### Exercise description
Scan each line of the entries below for the word "office" and count the ones where it appears. The answer is that number alone.

### Provided entries
┄┄┄┄┄┄┄┄┄┄

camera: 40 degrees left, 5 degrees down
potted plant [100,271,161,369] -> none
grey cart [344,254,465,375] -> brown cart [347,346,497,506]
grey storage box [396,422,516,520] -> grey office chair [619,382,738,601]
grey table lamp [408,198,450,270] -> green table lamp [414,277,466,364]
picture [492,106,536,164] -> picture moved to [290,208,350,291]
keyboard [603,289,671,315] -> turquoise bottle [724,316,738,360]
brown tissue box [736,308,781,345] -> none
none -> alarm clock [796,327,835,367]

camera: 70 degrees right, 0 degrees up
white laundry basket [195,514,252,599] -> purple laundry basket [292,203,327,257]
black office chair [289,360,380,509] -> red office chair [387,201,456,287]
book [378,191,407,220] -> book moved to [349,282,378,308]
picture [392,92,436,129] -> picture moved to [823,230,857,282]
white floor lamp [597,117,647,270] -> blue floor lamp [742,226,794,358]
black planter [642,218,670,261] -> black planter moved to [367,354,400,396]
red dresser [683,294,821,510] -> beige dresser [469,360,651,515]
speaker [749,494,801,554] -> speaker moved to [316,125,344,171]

┄┄┄┄┄┄┄┄┄┄

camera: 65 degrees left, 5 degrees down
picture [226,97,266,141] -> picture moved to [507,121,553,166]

┄┄┄┄┄┄┄┄┄┄

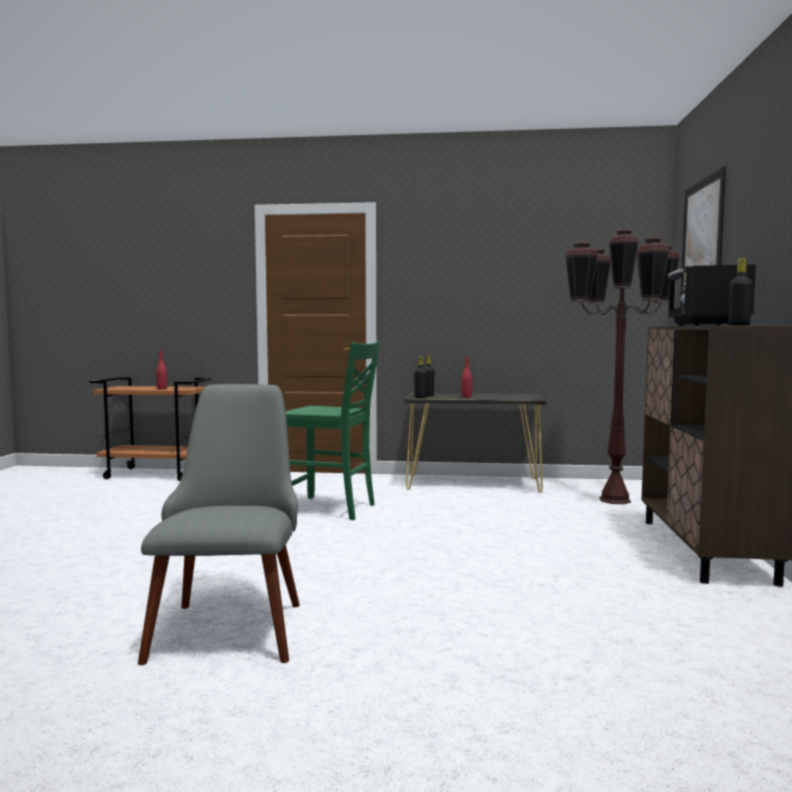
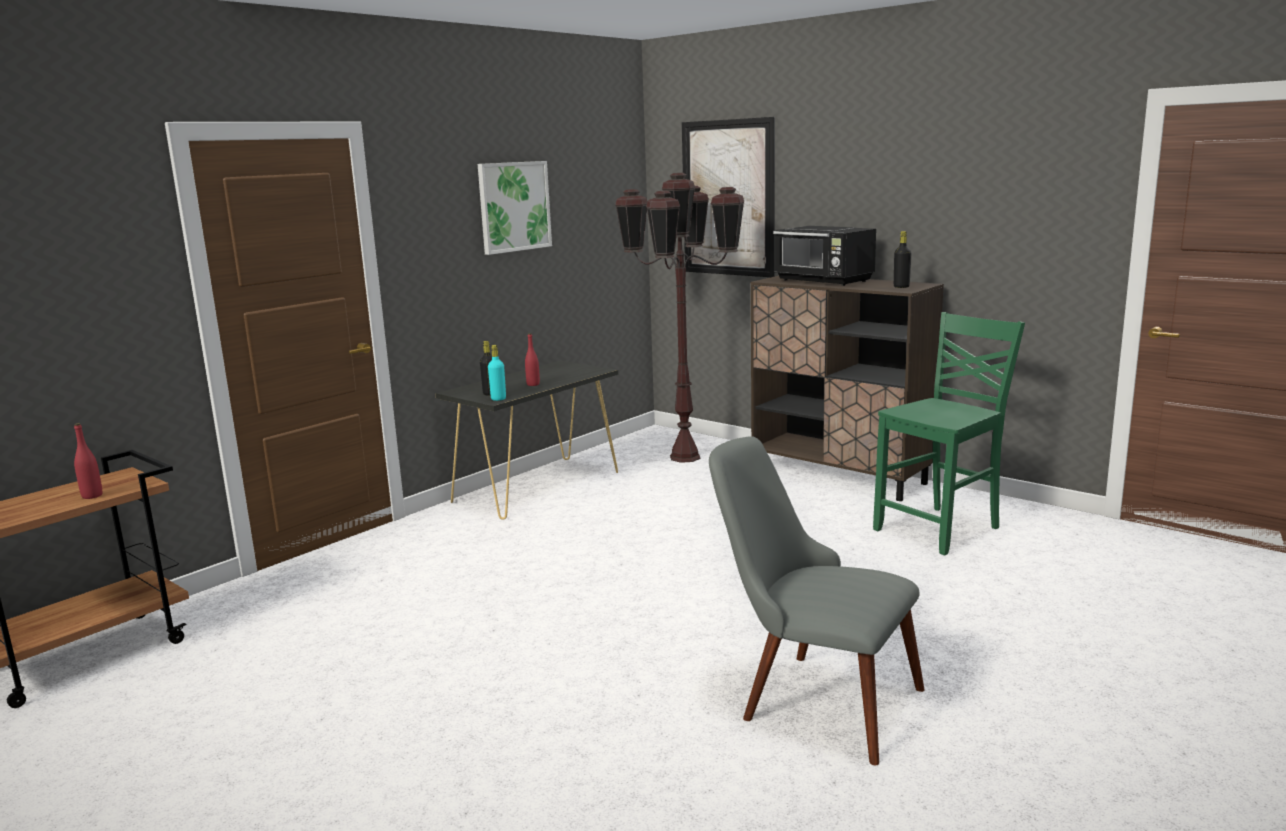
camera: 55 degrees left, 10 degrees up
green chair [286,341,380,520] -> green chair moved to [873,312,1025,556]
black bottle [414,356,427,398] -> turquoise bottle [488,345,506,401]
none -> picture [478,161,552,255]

┄┄┄┄┄┄┄┄┄┄

### Response to this task
2